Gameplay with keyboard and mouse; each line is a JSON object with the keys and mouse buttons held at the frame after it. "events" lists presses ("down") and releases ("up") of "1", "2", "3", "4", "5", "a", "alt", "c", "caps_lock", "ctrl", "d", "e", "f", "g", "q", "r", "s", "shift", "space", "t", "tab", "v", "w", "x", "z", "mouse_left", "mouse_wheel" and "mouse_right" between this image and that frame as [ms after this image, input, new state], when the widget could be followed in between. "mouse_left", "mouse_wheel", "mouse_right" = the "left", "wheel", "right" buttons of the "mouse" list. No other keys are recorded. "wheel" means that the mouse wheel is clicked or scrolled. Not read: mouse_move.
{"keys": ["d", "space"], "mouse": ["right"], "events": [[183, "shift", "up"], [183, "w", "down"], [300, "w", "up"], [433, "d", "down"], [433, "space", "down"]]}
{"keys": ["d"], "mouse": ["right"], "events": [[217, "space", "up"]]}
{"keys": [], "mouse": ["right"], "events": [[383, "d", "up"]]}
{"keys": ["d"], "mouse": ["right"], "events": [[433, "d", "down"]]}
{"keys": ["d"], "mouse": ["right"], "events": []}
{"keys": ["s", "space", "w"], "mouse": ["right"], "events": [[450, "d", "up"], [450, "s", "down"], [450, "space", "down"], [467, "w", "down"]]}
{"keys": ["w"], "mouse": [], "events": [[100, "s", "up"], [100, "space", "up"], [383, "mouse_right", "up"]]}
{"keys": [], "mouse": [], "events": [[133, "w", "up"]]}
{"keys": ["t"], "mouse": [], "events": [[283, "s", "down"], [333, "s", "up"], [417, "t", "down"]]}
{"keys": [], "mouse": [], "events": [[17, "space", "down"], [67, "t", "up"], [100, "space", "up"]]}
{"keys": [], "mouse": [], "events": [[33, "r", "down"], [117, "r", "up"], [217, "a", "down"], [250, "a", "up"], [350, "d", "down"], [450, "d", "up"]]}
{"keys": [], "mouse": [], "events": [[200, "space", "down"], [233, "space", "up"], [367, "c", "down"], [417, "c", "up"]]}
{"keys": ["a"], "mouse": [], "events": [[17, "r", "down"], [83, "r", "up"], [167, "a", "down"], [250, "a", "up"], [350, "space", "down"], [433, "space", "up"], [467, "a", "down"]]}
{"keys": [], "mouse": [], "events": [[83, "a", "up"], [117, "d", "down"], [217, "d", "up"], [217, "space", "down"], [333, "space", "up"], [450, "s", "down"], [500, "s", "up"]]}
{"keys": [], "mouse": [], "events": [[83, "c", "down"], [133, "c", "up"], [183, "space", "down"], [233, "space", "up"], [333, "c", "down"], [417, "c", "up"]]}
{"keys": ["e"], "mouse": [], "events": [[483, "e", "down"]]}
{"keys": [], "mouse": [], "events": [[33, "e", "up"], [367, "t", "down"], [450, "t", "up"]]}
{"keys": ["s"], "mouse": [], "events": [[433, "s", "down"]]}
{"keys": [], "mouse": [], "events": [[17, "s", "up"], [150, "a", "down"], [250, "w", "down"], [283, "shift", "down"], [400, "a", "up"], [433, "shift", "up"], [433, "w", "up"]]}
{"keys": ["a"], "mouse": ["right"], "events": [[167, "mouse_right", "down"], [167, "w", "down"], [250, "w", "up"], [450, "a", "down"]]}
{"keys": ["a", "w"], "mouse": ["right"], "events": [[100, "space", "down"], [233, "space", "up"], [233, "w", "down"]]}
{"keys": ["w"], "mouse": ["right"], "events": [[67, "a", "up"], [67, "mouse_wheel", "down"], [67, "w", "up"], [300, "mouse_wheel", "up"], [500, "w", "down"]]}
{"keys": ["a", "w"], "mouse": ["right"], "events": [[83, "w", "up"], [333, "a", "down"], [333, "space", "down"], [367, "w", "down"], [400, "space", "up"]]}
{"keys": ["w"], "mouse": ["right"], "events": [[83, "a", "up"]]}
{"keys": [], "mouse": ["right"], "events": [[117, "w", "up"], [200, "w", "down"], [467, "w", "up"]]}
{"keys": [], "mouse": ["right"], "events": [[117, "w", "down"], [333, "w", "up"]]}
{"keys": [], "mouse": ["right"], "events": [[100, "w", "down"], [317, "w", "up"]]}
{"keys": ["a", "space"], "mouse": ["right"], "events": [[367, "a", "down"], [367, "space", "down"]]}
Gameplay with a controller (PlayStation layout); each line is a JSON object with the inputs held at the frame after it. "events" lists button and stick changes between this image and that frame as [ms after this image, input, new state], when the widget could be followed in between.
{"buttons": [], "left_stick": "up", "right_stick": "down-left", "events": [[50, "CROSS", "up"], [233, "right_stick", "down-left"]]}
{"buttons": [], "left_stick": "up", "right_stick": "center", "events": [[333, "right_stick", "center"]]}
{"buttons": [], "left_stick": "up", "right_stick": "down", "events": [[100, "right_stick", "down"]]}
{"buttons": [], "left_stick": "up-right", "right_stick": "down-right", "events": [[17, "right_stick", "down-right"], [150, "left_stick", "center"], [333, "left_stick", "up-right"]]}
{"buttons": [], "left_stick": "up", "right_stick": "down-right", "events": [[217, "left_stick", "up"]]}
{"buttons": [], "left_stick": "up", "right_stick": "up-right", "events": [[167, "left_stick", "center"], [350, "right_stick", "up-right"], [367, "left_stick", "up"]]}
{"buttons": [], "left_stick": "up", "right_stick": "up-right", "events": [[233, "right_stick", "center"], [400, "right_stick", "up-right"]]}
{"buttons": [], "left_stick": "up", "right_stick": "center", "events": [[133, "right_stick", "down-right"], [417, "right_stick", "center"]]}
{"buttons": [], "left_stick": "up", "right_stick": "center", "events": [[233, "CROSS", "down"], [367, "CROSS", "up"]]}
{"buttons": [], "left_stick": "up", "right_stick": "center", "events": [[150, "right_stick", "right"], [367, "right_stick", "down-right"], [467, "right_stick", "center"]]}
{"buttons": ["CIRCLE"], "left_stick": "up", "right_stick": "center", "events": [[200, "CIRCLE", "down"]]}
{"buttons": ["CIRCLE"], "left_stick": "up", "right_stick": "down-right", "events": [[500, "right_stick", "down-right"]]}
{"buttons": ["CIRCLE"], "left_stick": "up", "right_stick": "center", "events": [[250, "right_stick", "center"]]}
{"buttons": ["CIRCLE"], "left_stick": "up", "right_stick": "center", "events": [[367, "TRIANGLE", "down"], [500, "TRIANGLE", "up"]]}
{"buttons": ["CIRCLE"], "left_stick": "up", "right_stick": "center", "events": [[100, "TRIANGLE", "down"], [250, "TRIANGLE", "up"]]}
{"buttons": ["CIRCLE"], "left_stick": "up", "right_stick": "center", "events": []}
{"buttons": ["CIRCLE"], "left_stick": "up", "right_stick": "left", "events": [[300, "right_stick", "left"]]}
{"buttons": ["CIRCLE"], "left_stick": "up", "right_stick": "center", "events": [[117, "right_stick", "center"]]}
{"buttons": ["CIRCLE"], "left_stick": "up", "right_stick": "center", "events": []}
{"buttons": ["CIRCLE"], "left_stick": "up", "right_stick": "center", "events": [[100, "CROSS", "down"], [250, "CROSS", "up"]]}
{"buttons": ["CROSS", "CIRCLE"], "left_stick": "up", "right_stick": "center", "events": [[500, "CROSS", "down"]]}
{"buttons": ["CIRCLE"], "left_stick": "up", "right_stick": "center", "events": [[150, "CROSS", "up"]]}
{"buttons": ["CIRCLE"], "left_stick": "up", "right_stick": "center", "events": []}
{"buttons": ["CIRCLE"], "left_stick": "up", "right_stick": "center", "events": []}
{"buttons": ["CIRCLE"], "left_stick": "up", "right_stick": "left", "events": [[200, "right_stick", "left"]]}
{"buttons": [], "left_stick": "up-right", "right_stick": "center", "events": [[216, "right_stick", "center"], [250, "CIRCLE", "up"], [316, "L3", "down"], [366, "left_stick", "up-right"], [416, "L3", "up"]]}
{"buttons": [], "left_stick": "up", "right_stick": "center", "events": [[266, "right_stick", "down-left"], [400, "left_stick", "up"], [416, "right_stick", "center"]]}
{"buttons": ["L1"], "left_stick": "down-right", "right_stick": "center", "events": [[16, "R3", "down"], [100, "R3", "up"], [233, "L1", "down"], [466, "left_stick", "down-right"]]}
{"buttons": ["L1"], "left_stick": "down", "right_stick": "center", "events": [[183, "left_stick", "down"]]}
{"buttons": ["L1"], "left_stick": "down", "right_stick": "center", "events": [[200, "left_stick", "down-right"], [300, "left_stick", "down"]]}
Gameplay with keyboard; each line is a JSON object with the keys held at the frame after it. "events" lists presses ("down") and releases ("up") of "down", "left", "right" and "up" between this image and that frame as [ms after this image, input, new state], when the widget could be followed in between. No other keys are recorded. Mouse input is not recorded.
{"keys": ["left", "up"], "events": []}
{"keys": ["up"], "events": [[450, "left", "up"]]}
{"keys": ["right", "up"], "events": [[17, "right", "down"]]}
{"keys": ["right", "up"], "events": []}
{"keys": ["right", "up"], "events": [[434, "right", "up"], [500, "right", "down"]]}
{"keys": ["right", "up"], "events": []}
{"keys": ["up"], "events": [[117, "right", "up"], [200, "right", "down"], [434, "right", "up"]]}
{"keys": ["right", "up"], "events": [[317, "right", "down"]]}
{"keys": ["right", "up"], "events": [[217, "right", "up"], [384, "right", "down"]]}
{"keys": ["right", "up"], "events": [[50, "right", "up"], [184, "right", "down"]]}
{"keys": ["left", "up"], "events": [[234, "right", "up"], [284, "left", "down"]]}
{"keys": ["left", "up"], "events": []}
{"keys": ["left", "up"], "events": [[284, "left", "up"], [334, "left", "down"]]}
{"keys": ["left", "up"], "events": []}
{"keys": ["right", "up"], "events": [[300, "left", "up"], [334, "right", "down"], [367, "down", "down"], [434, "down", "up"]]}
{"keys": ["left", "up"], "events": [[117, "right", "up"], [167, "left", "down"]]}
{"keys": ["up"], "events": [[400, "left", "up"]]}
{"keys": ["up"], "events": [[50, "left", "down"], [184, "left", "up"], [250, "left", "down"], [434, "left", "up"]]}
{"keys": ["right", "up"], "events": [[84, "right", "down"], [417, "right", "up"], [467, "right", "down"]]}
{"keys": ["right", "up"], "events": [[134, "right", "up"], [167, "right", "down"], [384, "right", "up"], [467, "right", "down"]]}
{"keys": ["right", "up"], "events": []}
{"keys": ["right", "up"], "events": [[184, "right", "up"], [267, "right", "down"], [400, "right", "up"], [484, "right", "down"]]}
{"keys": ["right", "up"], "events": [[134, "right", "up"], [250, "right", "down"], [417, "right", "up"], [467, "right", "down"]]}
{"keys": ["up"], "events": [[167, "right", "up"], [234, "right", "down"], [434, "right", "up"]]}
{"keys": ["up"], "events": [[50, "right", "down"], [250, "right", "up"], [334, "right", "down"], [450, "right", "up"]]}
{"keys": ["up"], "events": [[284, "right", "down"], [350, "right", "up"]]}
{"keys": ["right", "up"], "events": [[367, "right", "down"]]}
* * * *
## What you need to do
Examine the entries and report how many of their lines contain the string "CROSS", giving no more than the number.

## Problem solution
5